## TASK BRIEF
Convert the data below into a two-column CSV with the header input,output. Each row holds the text and its answer, each in one quoted field with line breaks replaced by spaces. Leave the pictures out.
DATA SECTION Start Marker
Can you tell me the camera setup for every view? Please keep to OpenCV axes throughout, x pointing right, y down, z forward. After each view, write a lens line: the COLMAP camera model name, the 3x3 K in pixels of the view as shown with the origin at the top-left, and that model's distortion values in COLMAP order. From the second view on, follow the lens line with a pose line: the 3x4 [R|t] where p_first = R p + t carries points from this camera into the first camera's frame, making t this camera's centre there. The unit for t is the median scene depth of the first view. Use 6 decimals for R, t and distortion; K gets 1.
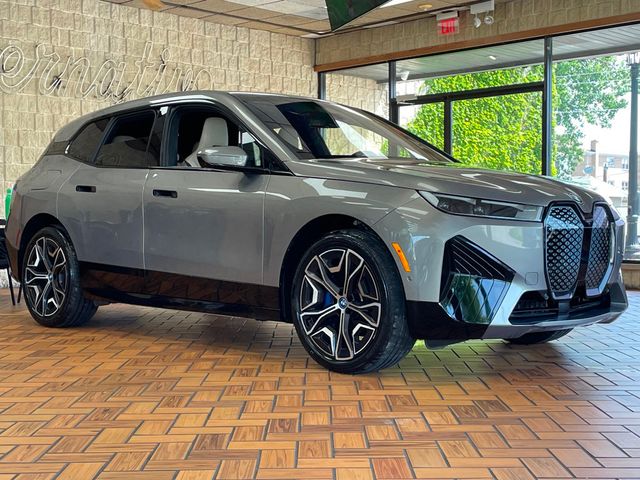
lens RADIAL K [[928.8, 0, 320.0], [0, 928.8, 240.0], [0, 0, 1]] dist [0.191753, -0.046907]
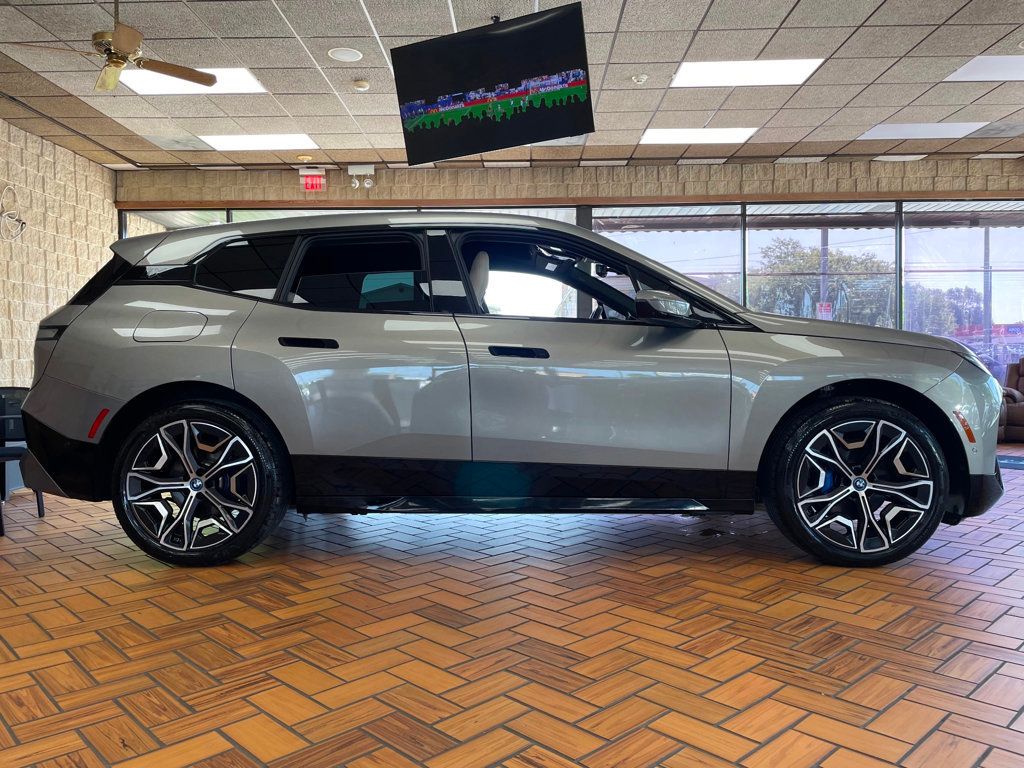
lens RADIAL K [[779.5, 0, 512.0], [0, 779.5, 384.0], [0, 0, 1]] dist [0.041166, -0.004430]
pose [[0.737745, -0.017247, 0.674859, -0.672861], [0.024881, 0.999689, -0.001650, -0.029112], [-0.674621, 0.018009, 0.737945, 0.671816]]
DATA SECTION End Marker
## REPLY TO THE EXERCISE
input,output
"Can you tell me the camera setup for every view? Please keep to OpenCV axes throughout, x pointing right, y down, z forward. After each view, write a lens line: the COLMAP camera model name, the 3x3 K in pixels of the view as shown with the origin at the top-left, and that model's distortion values in COLMAP order. From the second view on, follow the lens line with a pose line: the 3x4 [R|t] where p_first = R p + t carries points from this camera into the first camera's frame, making t this camera's centre there. The unit for t is the median scene depth of the first view. Use 6 decimals for R, t and distortion; K gets 1.","lens RADIAL K [[928.8, 0, 320.0], [0, 928.8, 240.0], [0, 0, 1]] dist [0.191753, -0.046907] lens RADIAL K [[779.5, 0, 512.0], [0, 779.5, 384.0], [0, 0, 1]] dist [0.041166, -0.004430] pose [[0.737745, -0.017247, 0.674859, -0.672861], [0.024881, 0.999689, -0.001650, -0.029112], [-0.674621, 0.018009, 0.737945, 0.671816]]"